I get it. I wish there was a cure, or I could wake up and feel no symptoms at all. I already feel like I’m not average and I have to make a conscious, tremendous effort to keep up. I can’t get the same medical treatments as most people with my condition, as I have major depressive disorder and the last time I had cortisone I went into the hardest, toughest crisis of my life. And in the balance of mental vs. physical treatment, I prioritize my mental health. I’d rather be in a wheelchair than feel again that I can’t stay awake, that I don’t recognize myself in the mirror, that I can’t contain the tears.

It’s not like without the cortisone I’m a ray of freaking sunshine; I live with depression symptoms almost every day. But with the cortisone, I’m not myself. And I need to feel like at least I am me. I can be a broken, swollen version of me. I don’t care, as long as I feel I make some sense. For that reason, I’m always symptomatic when it comes to arthritis. I don’t have an active treatment other than natural ones. And in order to keep up and have the most “normal,” average life possible, to have boyfriends and friends, nights out and brunches, cinema afternoons and shopping sprees, to be able to walk my dogs and chase my grandson, I need a cane some days.

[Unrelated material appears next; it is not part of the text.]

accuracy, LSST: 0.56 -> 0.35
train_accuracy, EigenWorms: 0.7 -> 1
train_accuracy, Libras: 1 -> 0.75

I’ve seen how the canes I use make me feel younger and distract people from why I’m using a cane. Instead, I can talk about where I got the cane and its extravagant features. The first one seemed like it should have belonged in a Dr. Seuss tale. The second one brought a lot of ice breaker jokes and “interrogations” of friends by pointing the flashlight towards their faces. The third one is purple and folds, so it fits almost everywhere. This new one is shiny and it makes me feel like the freaking arthritic little mermaid. So excuse me if it disturbs or upsets you.

I’m trying to do the best I can with the genes and sensibilities I’ve been given. I didn’t choose to get the bacteria or virus or whatever mean microorganism left me with arthritis. I didn’t chose to have a genetic predisposition to major depression and a character and life challenges that made it bloom. But I believe God knows every day when I lay my head on my pillow that I’ve tried my best.

I dried my tears and kept walking. I’d stood up for myself for the first time. And it felt good that 23 years later, I’m learning this whole self-love thing.